Den beiden weißen Abenteurern war ein riesiger Schwarzer mit Namen Pongo beigegeben, der sie auf all ihren Reisen begleitete. Pongo sprach seine beiden weißen Begleiter gefließentlich mit 'Masser' an - nicht mit ihren Vornamen, wie sie es unterander taten -, äußerte sich in abgehackter, rudimentärer Sprache und wurden von seinen weißen Gefährten als 'unser treuer, braver Pongo' bezeichnet. Soweit war die Sache in Ordnung und entsprach den Vorstellungen von der Stellung Schwarzer. Dieser Pongo rettete allerdings seinen beiden weißen Gefährten dutzendemale das Leben, war ihnen körperlich überlegen, erwies sich als findig, umsichtig, zuverlässig und kompetent und wurde oft genug als 'deus ex machina' eingesetzt um die Helden aus aussichtslosen Situationen zu befreien. Die kongenialen Titelbilder von Prof. Alfred Roloff zeigen einen sympatischen, athletischen, fast möchte man sagen 'schönen' Schwarzen.
Das entsprach nun gar nicht dem damals aktuellen Bild von Schwarzen und führte bei den Zensoren des dritten Reiches bis zur Einstellung der Serie bei Kriegsausbruch zu erheblichen Irritationen und Unmut.
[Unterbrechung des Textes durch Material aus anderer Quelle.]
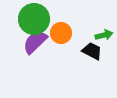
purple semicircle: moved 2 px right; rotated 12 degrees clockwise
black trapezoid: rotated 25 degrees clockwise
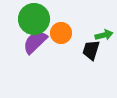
black trapezoid: moved 1 px left, 1 px up; rotated 100 degrees counterclockwise
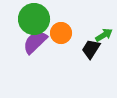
green arrow: rotated 18 degrees counterclockwise
black trapezoid: moved 1 px up; rotated 15 degrees clockwise
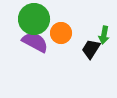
green arrow: rotated 132 degrees clockwise
purple semicircle: rotated 72 degrees clockwise
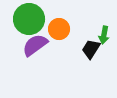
green circle: moved 5 px left
orange circle: moved 2 px left, 4 px up
purple semicircle: moved 3 px down; rotated 64 degrees counterclockwise
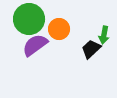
black trapezoid: rotated 15 degrees clockwise
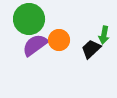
orange circle: moved 11 px down
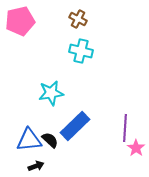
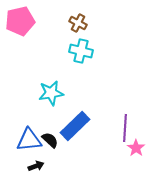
brown cross: moved 4 px down
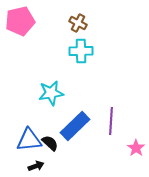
cyan cross: rotated 15 degrees counterclockwise
purple line: moved 14 px left, 7 px up
black semicircle: moved 3 px down
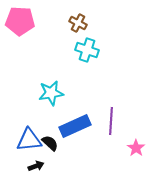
pink pentagon: rotated 16 degrees clockwise
cyan cross: moved 6 px right, 1 px up; rotated 20 degrees clockwise
blue rectangle: rotated 20 degrees clockwise
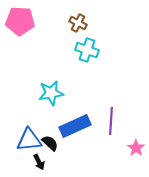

Die Darstellung Schwarzer in der Kinder- und Jugendliteratur der frühen Nachkriegszeit

Nach dem zweiten Weltkrieg bis weit in die 60er Jahre ist weder ein breitenwirksames Umdenken in der Einstellung Schwarzen gegenüber festzustellen, noch änderte sich im Kinder- und Jugendbuch ihre bildliche Darstellung, die sich weiterhin an den tradierten, karikaturhaften Klischees orientierte.

Links: Ausschnitt aus der humoristischen Zeitschrift Der Liebe Augustin, Wien, 1949. "Sag Bosambo, hat die nicht süße Beine?" - "O ja! Direkt zum Fressen!" Neger und Menschenfresser gehörten zum Standardrepertoire der Witzezeichner.
Rechts: Mecki bei den Negerlein, Hammerich & Lesser, 1957. Einer der bekannten, von Prof. Wilhelm Petersen illustrierten Mecki - Bände.

Wie sehr diese Darstellungsmuster in den Köpfen verankert waren und geradezu unbefangen eingesetzt wurden, zeigen diese beiden Ausschnitte aus der Kinderzeitung Unsere Zeitung, die ganz gewiss nicht im Verdacht steht, rassistisches Gedankengut verbreitet zu haben.

Links 10 kleine Negerlein erschienen in den ersten beiden Jahrzehnten nach dem Krieg in zahlreichen Neuauflagen.
Mitte Illustration aus Aus meinen sieben Leben, Annelies Umlauf-Lamatsch, Zeichnungen Gerda Born;
Rechts das sechste Sonderheft der Micky Maus aus 1953

Erst ab etwa Anfang der 70 er Jahre änderte sich die Darstellungsweise deutlich. Die karikierende Betonung von Rassenmerkmalen (wenn man das so überhaupt sagen darf) wurde aufgegeben und schwarze Kinder wurden besonders niedlich, wie kitschige Negerpüppchen dargestellt.
Inzwischen wird jede Darstellung Schwarzer in Wort und Bild sehr kritisch betrachtet und es werden selbst dort, wo man es als unbefangener Beobachter nicht vermutet hätte, Anzeichen von Rassismus entdeckt und laut angeprangert. Das hat dazu geführt, dass die Darstellung Farbiger in der anerkannten Kinder- und Jugendliteratur zwar recht einseitig, dafür aber politisch höchst korrekt erfolgt.